Drivers warned they could be breaking the law if they DE-ICE their cars this winter

Drivers warned they could be breaking the law if they DE-ICE their cars this winter
Andrew Milligan
Carl Bennett

By Carl Bennett

Published: 23/11/2022

- 10:37

Updated: 14/02/2023

- 10:29

A motoring lawyer has urged drivers to “stay in control” of their vehicles

As the cold winter mornings approach, many drivers will be faced with the dull task of de-icing their cars.

But a motoring lawyer has warned that those who leave their vehicle unattended as it de-ices could be invalidating their car insurance.

Car thieves are aware that some drivers will start their cars and head back inside their homes to give their vehicle screens time to clear – giving opportunistic crooks time to get in the car and drive away.

A lady scrapes ice from her car after the cold winter arrived in Liverpool.
Peter BYrne

Nick Freeman, also known as Mr Loophole, has urged drivers to “stay in control” when their engine is running otherwise they are at risk of invalidating their car insurance for leaving it unattended.

“It may be tempting to get out of the car and leave the engine running when defrosting the car.

“But if you're on the road – rather than a private driveway- it's breaking the law.

“The Highway Code states that drivers are expected to always be always in control of their vehicle while the engine is running," he told the Express.

“You also take the risk of not being covered if your car is stolen.

“Most policies have a ‘keys exclusion’ clause, meaning that you won’t be covered if your car is stolen while you leave the engine running.”

Temperatures across the UK are starting to fall following a period of out-of-character mildness.
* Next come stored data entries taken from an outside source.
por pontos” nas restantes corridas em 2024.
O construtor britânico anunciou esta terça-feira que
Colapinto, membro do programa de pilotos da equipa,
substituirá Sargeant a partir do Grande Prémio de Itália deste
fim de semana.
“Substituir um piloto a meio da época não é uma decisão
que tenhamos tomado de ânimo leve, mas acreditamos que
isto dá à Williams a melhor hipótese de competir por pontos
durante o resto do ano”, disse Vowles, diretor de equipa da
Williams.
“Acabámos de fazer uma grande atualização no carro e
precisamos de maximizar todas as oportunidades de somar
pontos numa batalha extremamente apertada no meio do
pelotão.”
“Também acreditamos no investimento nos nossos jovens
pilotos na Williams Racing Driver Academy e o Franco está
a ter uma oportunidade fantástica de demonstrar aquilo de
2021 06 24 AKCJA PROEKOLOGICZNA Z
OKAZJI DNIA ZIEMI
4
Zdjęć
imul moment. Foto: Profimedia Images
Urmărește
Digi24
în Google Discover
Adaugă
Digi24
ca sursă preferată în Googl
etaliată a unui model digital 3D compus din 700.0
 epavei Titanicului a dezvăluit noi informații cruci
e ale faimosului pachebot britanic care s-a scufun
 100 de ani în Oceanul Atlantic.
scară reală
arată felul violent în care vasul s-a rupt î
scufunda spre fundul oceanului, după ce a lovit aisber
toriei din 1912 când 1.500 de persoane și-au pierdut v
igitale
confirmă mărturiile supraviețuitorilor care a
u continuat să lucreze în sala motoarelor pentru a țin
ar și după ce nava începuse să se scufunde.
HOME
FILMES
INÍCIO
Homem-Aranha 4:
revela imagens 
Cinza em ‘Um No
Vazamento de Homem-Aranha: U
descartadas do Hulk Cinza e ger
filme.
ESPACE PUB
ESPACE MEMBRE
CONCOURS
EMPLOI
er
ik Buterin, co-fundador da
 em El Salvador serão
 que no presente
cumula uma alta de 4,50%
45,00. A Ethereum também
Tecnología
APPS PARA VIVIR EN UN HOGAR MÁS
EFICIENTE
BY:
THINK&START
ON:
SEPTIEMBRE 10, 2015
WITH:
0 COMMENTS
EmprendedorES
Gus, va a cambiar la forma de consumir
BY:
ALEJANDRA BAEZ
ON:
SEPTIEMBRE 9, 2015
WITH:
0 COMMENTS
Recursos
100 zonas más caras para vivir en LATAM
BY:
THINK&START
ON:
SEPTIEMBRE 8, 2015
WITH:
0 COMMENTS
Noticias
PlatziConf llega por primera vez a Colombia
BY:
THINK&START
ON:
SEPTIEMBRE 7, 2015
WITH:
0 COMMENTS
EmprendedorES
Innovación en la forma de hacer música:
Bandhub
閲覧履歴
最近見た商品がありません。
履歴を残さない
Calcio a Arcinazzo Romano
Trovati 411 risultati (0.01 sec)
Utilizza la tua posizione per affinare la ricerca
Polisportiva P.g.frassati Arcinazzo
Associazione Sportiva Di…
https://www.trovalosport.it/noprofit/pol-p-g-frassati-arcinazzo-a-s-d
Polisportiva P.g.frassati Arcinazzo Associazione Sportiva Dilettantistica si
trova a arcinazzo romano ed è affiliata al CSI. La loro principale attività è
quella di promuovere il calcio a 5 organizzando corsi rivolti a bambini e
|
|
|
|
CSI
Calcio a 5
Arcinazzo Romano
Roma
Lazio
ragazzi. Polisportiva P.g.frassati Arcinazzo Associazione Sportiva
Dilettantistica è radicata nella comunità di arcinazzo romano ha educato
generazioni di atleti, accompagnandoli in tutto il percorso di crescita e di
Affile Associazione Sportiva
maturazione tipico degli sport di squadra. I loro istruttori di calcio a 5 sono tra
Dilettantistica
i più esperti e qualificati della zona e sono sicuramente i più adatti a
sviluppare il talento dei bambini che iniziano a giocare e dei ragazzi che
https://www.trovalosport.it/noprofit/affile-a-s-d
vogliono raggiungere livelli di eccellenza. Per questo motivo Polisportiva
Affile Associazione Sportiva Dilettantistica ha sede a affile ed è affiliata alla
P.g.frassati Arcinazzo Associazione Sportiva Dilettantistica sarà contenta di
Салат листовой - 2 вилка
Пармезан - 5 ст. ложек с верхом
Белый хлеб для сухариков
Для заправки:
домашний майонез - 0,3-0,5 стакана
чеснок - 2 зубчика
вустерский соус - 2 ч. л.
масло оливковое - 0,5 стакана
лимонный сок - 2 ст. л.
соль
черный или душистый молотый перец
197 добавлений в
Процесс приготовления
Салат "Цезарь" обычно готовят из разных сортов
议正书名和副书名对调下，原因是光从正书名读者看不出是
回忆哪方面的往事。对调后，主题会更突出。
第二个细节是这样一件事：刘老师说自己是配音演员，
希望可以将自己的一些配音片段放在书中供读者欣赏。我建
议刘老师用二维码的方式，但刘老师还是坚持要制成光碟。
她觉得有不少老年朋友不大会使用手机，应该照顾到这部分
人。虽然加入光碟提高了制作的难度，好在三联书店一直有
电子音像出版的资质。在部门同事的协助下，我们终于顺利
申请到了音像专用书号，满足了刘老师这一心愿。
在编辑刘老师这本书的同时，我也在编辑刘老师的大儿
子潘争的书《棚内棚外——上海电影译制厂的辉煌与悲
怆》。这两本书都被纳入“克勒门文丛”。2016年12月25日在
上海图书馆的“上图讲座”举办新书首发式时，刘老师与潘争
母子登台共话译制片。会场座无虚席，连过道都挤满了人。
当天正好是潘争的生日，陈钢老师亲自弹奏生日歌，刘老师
With the weather only set to turn chillier over the next few months, cars up and down the country will be affected by this change.

But what happens to your car when the weather turns cold and is there anything you need to look out for?

A woman clears her car of snow and ice in Walderslade, Kent, as England saw the coldest night of the winter so far as temperatures tumbled across the UK.
Gareth Fuller


During warmer temperatures, your battery isn’t under too much strain when it’s relied upon to get your car going. However, when things turn chillier, your car is put under extra pressure to deliver the right amount of energy to start your car’s engine.

So in the event of a snap, you might notice that your car struggles to start. Even though it may eventually get going, this delay is likely caused by a failing battery. It’s a good idea to get it checked out by a trained professional and, if necessary, replaced.

Tyre pressures

Falling temperatures can see your tyre pressures drop too. Even a slight decrease can have a big impact on how effectively your tyres grip, something you really don’t want on those slippery winter roads.

So if there has been a big change in exterior temperature, it’s a good idea to check your tyres over. You’ll be able to find your car’s recommended tyre pressures in the car’s handbook, behind the fuel filler door and sometimes inside the driver’s door shuts (the area underneath the door when it’s closed).


Grit and grime both become a common occurrence on the UK’s roads in winter, which is why your wipers can often degrade more quickly than during the summer. You might notice that they’re not as effective at clearing a screen as before, while they might also make an unpleasant scrubbing noise.

The best way to solve this is to simply swap them out for a new set. This can be done easily yourself, though many car part suppliers will be able to do it for you too.

Spark plugs may misfire

In a petrol engine, spark plugs are absolutely essential as they’re a core part of the whole combustion process. If a spark plug has failed – and they often do during colder weather – you might sense that your car is down on power and doesn’t feel as keen to accelerate.

This is something you’ll need to have checked out by a garage. It’s also worth checking your servicing history to check the last time they were replaced.

Fluids can get thicker

Your car has all different types of fluids running through it. During colder temperatures, fluids such as your car’s oil can get thicker and not work as effectively, potentially exposing key parts of your engine to damage.

One of the best ways to combat this is to give your car 10 minutes to warm up prior to moving away. This gives those fluids a good opportunity to warm up and thin out.